Cross-device authentication
When you are on a device that does not have your passkey — say, a shared Windows PC — the browser shows a QR code. You scan it with your phone, authenticate locally via biometrics, and the signed challenge is relayed back to the PC over an encrypted Bluetooth proximity channel. Your private key never leaves your phone.
The enterprise picture: Microsoft Entra ID
For enterprise environments, passkey support in Microsoft Entra ID has matured significantly in 2025 and into 2026:
- Windows Hello passkeys for Entra entered public preview in March–April 2026, bringing phishing-resistant sign-in to Entra-protected resources directly from Windows devices, including unmanaged personal devices.
- Synced passkey support arrived in November 2025, enabling cross-device sync via iCloud Keychain and Google Password Manager without extra configuration.
- Passkey profiles (group-based policy) allow admins to enforce different authentication requirements per user group — for example, hardware-bound keys for privileged accounts, synced passkeys for the general workforce.
- Registration campaigns starting April 2026 let organizations proactively drive phishing-resistant credential adoption at scale.
The architecture is now mature enough to replace passwords entirely in most Entra-connected environments. The tools exist. The question is whether your organization has a plan to use them.

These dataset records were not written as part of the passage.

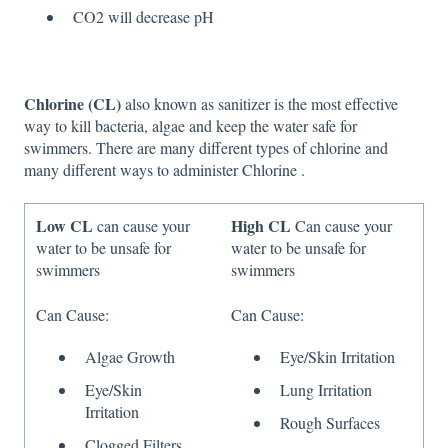
CO2 will decrease pH
Chlorine (CL)
also known as sanitizer is the most effective
way to kill bacteria, algae and keep the water safe for
swimmers. There are many different types of chlorine and
many different ways to administer Chlorine .
Low CL
High CL
can cause your
Can cause your
water to be unsafe for
water to be unsafe for
swimmers
swimmers
Can Cause:
Can Cause:
Algae Growth
Eye/Skin Irritation
Eye/Skin
Lung Irritation
Irritation
Rough Surfaces
Clogged Filters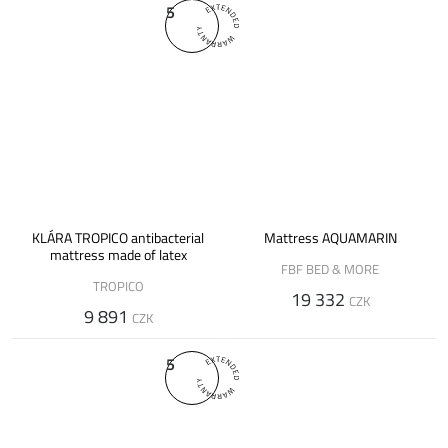
5
KLÁRA TROPICO antibacterial
Mattress AQUAMARIN
mattress made of latex
FBF BED & MORE
TROPICO
19 332
CZK
9 891
CZK
5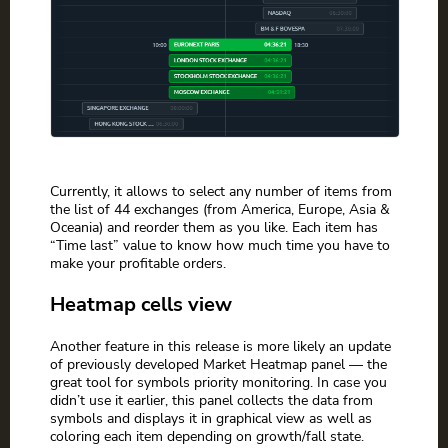
Currently, it allows to select any number of items from
the list of 44 exchanges (from America, Europe, Asia &
Oceania) and reorder them as you like. Each item has
“Time last” value to know how much time you have to
make your profitable orders.
Heatmap cells view
Another feature in this release is more likely an update
of previously developed Market Heatmap panel — the
great tool for symbols priority monitoring. In case you
didn’t use it earlier, this panel collects the data from
symbols and displays it in graphical view as well as
coloring each item depending on growth/fall state.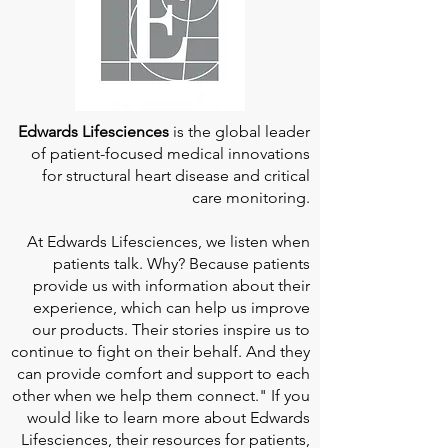
Edwards Lifesciences
is the global leader
of patient-focused medical innovations
for structural heart disease and critical
care monitoring.
At
Edwards Lifesciences
, we listen when
patients talk. Why? Because patients
provide us with information about their
experience, which can help us improve
our products. Their stories inspire us to
continue to fight on their behalf. And they
can provide comfort and support to each
other when we help them connect." If you
would like to learn more about Edwards
Lifesciences, their resources for patients,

Hardware security keys vs. synced passkeys: choosing the right tool
Hardware security keys (YubiKey, etc.) and synced passkeys are not competing technologies — they are the same FIDO2 cryptographic foundation in different form factors. The right choice depends on the threat model.
Hardware security keys
The private key is generated inside a dedicated secure element and physically cannot be extracted — not by malware, not by the OS, not by anyone. There is no cloud sync surface. They work on any device, any OS, with no account dependency. For high-value targets such as executives, privileged admins, and finance teams, this is the right answer.
Synced passkeys
Always with you, no extra device required, better recovery story. If you lose one device, your passkeys restore from iCloud or Google on a new one. Security depends partly on your cloud account security, but for most users and most workloads, this is more than sufficient — and orders of magnitude better than passwords.
What about devices without a TPM?
Windows 11 requires TPM 2.0, so any Win11 device has one unless the device registry was changed to allow the install. The TPM-less scenario is primarily a Windows 10 or legacy hardware concern. For those endpoints, the options are:
- Hardware security key: The key pair lives in the key's secure element — effectively a dedicated TPM in your pocket. ~$25–$70 per key, and provides better security than a software TPM fallback.
- Microsoft Authenticator on a phone: The phone's secure enclave (Apple Secure Enclave or Android StrongBox) handles key storage. Most modern phones have this even if the PC does not have a TPM.
- Cross-device auth via QR: Authenticate the Windows login using a passkey stored on a phone, using the proximity flow described above.
For organizations still running Win10 endpoints, the hardware security key is the cleanest path to phishing-resistant auth today — without a device refresh.
The bottom line
Passkeys are not a future technology. They are available now, supported by Apple, Google, Microsoft, and most major platforms. The ecosystem is mature. Entra ID support is production-ready. The cryptographic model is sound. The primary barrier is organizational inertia.
For most organizations, the practical deployment model is this: synced passkeys for the general workforce, hardware security keys mandatory for privileged identities. That is exactly the model Entra's passkey profiles are designed to support.
Passwords are a liability on your risk register and balance sheet. Passkeys are the remediation. The question is not whether to make the transition — it is how fast you can get there.